A Praça da capela foi escolhida como campo de estudo em substituição a outro espaço, a Praça Américo Brum que, quando chegamos ao Rio, tinha sido demolida para a obra do teleférico. Ao visitar o Morro, chegando nessa praça que se tornou um canteiro de obras, recolhemos vários depoimentos que expressavam emoções de raiva, medo e profunda injustiça.

Uma moradora contou que a Secretaria Municipal de Habitação ofereceu essa alternativa: aluguel social ou um apartamento de dimensões inferiores ao dela, situado em lugar distante do Morro da Providência (Campo Grande) e comentou que ficou indignada e com muita raiva.

Logo depois, realizando entrevistas na Praça da capela, essas mesmas emoções estiveram presentes na fala dos moradores que costumavam frequentar a praça demolida, e também estavam com medo do que iria acontecer com eles; já que a maioria das casas no entorno estavam marcadas com a sigla SMH + um número, indicando que os moradores seriam removidos: Para onde? Quando vai acontecer? Ficamos com medo... foram as frases recolhidas e ao mesmo tempo, os moradores acrescentavam que nunca foram informados pela Secretaria Municipal de Habitação e que descobriram as marcas, abrindo a janela e a porta da casa ou voltando do trabalho no final da tarde. Outros disseram que ficaram chocados e indignados. O desrespeito total para com os moradores e a falta de transparência e participação chamam a atenção, cada vez mais, na cidade maravilhosa. De fato, o contexto das Olimpíadas de 2106 embasa um projeto de modernização pré-Jogos justificando remoções. Raquel Rolnik, introduzindo o livro de Lucas Faulhaber e Lena Azevedo (2016, p.11), sublinha que o processo de desapropriações e de remoções está baseado numa “lógica de desconstrução de direito e de abertura de uma área da cidade com nova fronteira de expansão do mercado imobiliário”.
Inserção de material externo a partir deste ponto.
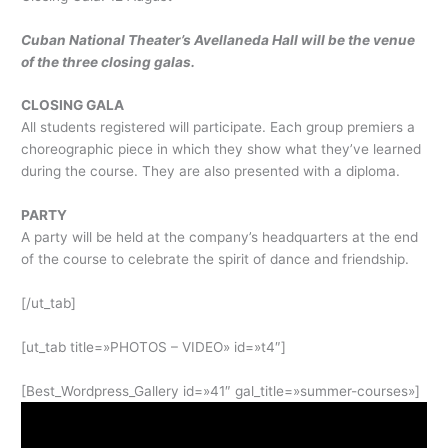
Cuban National Theater’s Avellaneda Hall will be the venue
of the three closing galas.
CLOSING GALA
All students registered will participate. Each group premiers a
choreographic piece in which they show what they’ve learned
during the course. They are also presented with a diploma.
PARTY
A party will be held at the company’s headquarters at the end
of the course to celebrate the spirit of dance and friendship.
[/ut_tab]
[ut_tab title=»PHOTOS – VIDEO» id=»t4″]
[Best_Wordpress_Gallery id=»41″ gal_title=»summer-courses»]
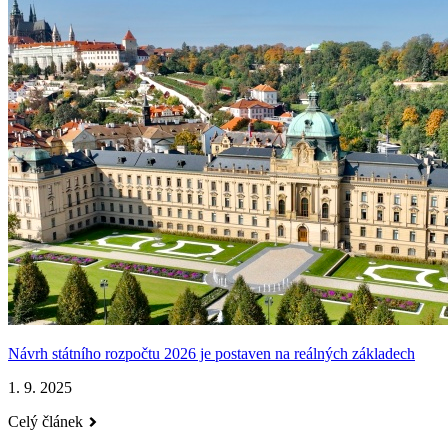
Návrh státního rozpočtu 2026 je postaven na reálných základech
1. 9. 2025
Celý článek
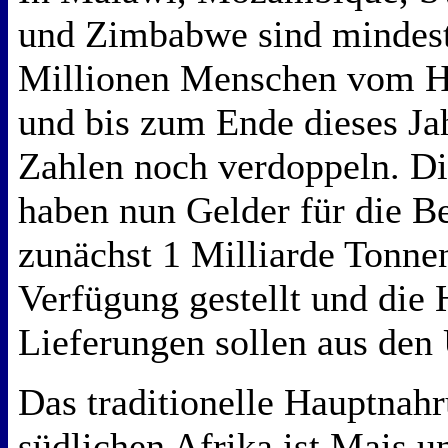
und Zimbabwe sind mindest
Millionen Menschen vom H
und bis zum Ende dieses Ja
Zahlen noch verdoppeln. Di
haben nun Gelder für die B
zunächst 1 Milliarde Tonne
Verfügung gestellt und die 
Lieferungen sollen aus d
Das traditionelle Hauptnah
südlichen Afrika ist Mais u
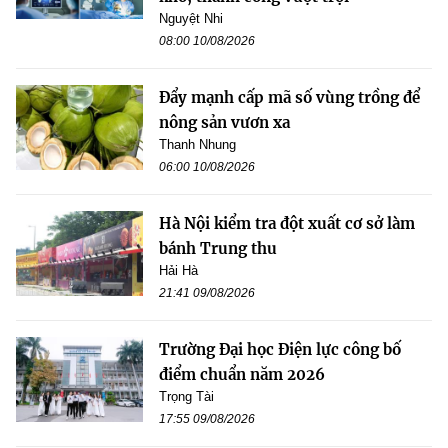
Nguyệt Nhi
08:00 10/08/2026
Đẩy mạnh cấp mã số vùng trồng để
nông sản vươn xa
Thanh Nhung
06:00 10/08/2026
Hà Nội kiểm tra đột xuất cơ sở làm
bánh Trung thu
Hải Hà
21:41 09/08/2026
Trường Đại học Điện lực công bố
điểm chuẩn năm 2026
Trọng Tài
17:55 09/08/2026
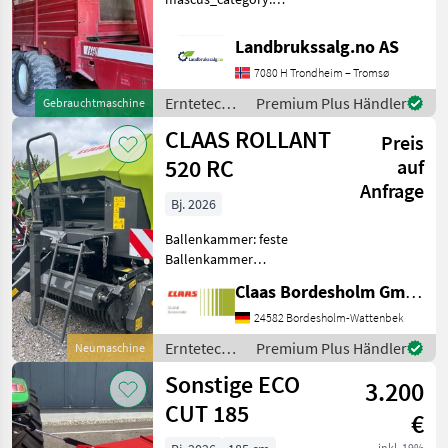
otherharvesters Please
provide reference number
Landbrukssalg.no AS
upon request: 9506 See
7080 H Trondheim – Tromsø
en.landbrukssalg.no/9506
for more images Specif
Erntetechnik
Premium Plus Händler
Gebrauchtmaschine
Grünland /
CLAAS ROLLANT
Preis
Stoll
520 RC
auf
Anfrage
Bj. 2026
Ballenkammer: feste
Ballenkammer
Festkammerrundballenpresse
Claas Bordesholm GmbH
mit
Presskammerdurchmesser
24582 Bordesholm-Wattenbek
1, 25 m Presskammerbreite
Erntetechnik
Premium Plus Händler
Neumaschine
1, 20 m / in
Grünland /
Sonstige ECO
Serienausrüstung: Pickup:
3.200
Claas
Aufnahmebreite
CUT 185
€
inkl. 19%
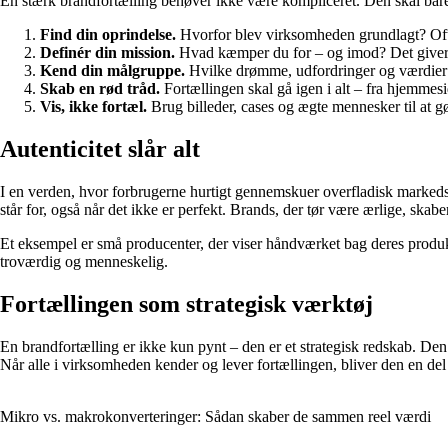
En stærk brandfortælling behøver ikke være kompliceret. Den skal bare
Find din oprindelse.
Hvorfor blev virksomheden grundlagt? Ofte 
Definér din mission.
Hvad kæmper du for – og imod? Det giver 
Kend din målgruppe.
Hvilke drømme, udfordringer og værdier ha
Skab en rød tråd.
Fortællingen skal gå igen i alt – fra hjemmes
Vis, ikke fortæl.
Brug billeder, cases og ægte mennesker til at gø
Autenticitet slår alt
I en verden, hvor forbrugerne hurtigt gennemskuer overfladisk markedsfø
står for, også når det ikke er perfekt. Brands, der tør være ærlige, skaber 
Et eksempel er små producenter, der viser håndværket bag deres produkte
troværdig og menneskelig.
Fortællingen som strategisk værktøj
En brandfortælling er ikke kun pynt – den er et strategisk redskab. Den
Når alle i virksomheden kender og lever fortællingen, bliver den en de
Mikro vs. makrokonverteringer: Sådan skaber de sammen reel værdi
Uma nova configuração do jogo de atores torna mais complexa o universo das favelas e dificulta não apenas o cotidiano dos moradores, mas também a possiblidade de pesquisar. No Morro da Providência, depois da implantação da UPP, ficou mais fácil entrar e sair do Morro, mas ao mesmo tempo, surgiram fortes tensões impossibilitando o trabalho de campo baseado em entrevistas. Mas, além de situações de forte tensão, deve ser ressaltada a atratividade da favela como campo de investigação para acadêmicos brasileiros e estrangeiros, ONGs nacionais e locais, artistas e jornalistas. Isso cria, no Morro, um clima de desconfiança e de medo que vem aumentando. Por isso, Nicolas Bautès, geógrafo, na sua última pesquisa como visitante10 decidiu voltar para o Morro, praticando apenas observações, entrando pelos diferentes acessos que os moradores tinham indicado e resgatando informalmente alguns depoimentos e emoções. A pesquisa de Nicolas Bautès tratava de analisar os jogos de poder e a política no morro. Ao longo dos trabalhos, o pesquisador enfrentou dificuldades não apenas para encontrar seu lugar em uma arena política marcada por tensões, mas também para chegar a uma análise e para restituir os resultados. A política deve ser entendida em referência ao filósofo Jacques Rancière (2003), para quem ela é o ponto de encontro, a confluência, onde se juntam dois processos heterogêneos: o processo que poderia ser chamado de “governo” e o processo de emancipação que é a “política”.